-------- Material for this exercise
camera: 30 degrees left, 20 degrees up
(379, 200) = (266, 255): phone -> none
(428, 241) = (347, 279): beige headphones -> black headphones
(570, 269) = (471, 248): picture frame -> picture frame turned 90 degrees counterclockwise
----------------
-------- Material for this exercise
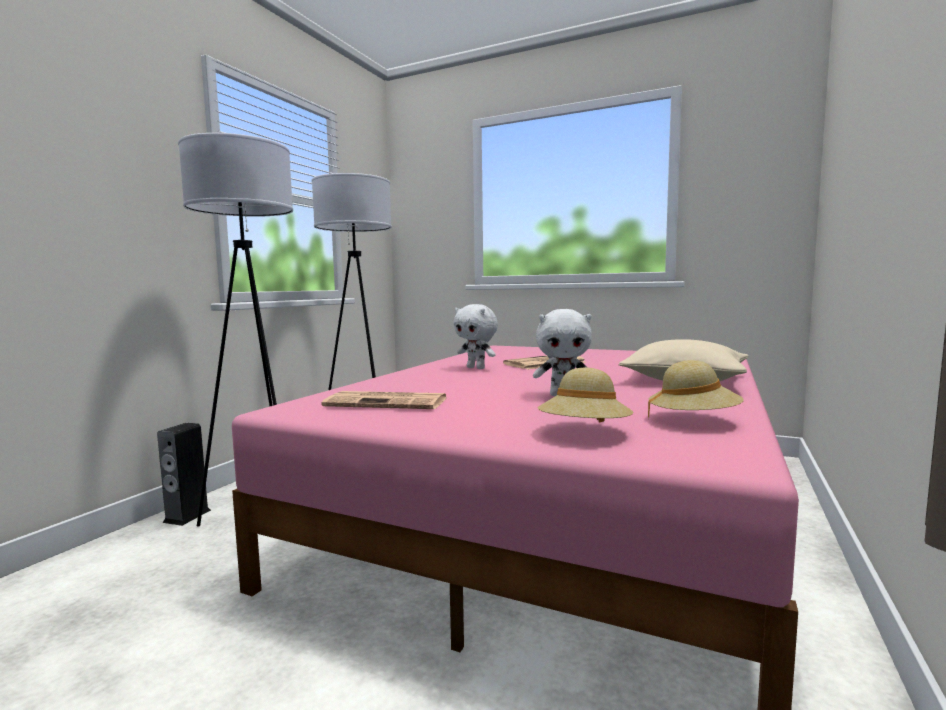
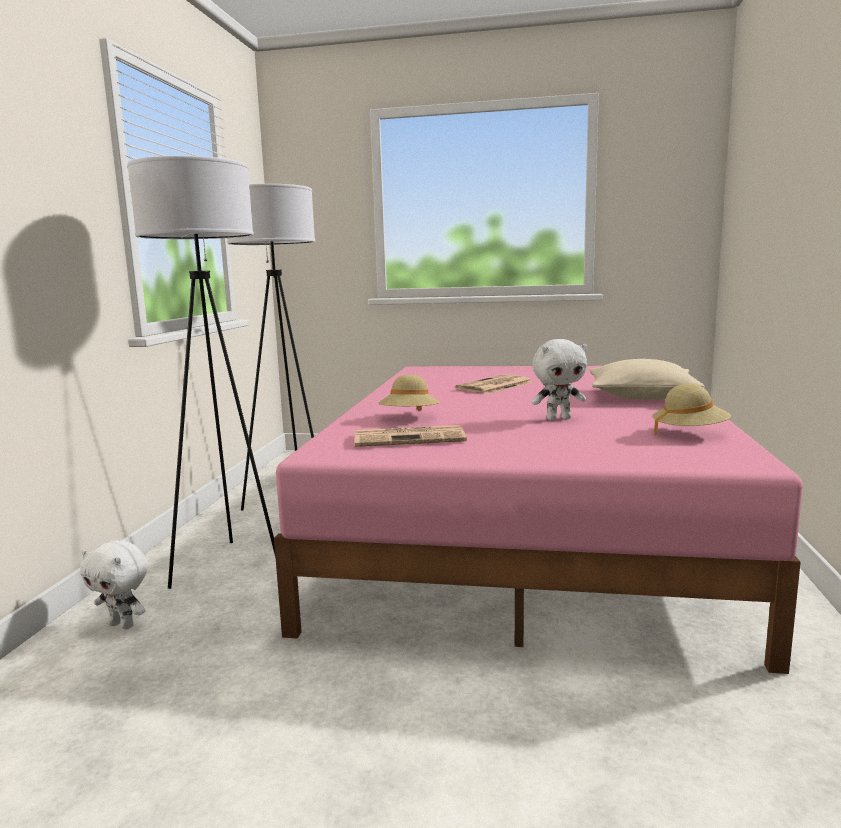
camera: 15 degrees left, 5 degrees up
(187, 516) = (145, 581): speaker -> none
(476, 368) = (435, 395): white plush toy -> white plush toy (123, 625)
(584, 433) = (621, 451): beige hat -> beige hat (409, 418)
----------------
-------- Material for this exercise
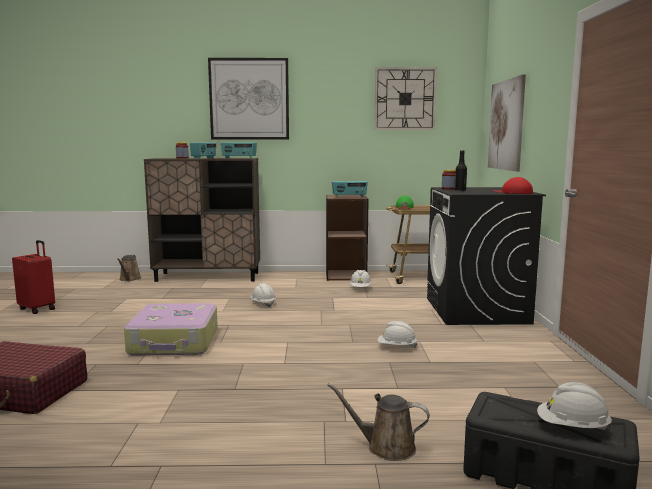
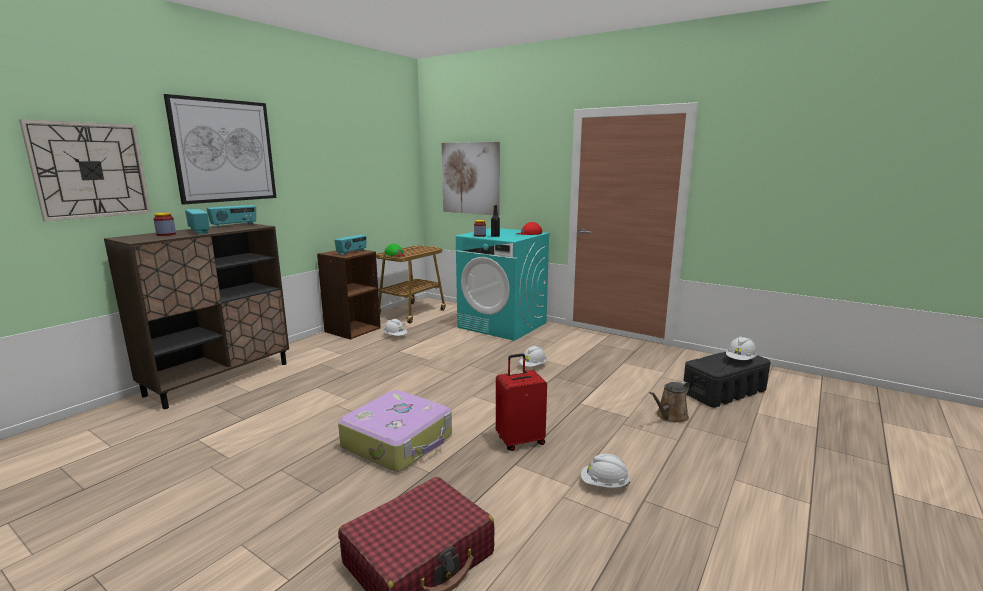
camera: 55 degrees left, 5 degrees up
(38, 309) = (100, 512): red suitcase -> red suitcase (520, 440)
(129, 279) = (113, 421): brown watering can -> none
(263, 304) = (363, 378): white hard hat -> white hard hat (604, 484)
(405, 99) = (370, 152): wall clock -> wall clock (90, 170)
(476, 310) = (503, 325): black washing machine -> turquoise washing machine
----------------
Everything from the line with "camera: 30 degrees left, 20 degrees up" through the line with "(570, 269) = (471, 248): picture" in the listing above must be retyped exactly, with nothing added.

camera: 30 degrees left, 20 degrees up
(379, 200) = (266, 255): phone -> none
(428, 241) = (347, 279): beige headphones -> black headphones
(570, 269) = (471, 248): picture frame -> picture frame turned 90 degrees counterclockwise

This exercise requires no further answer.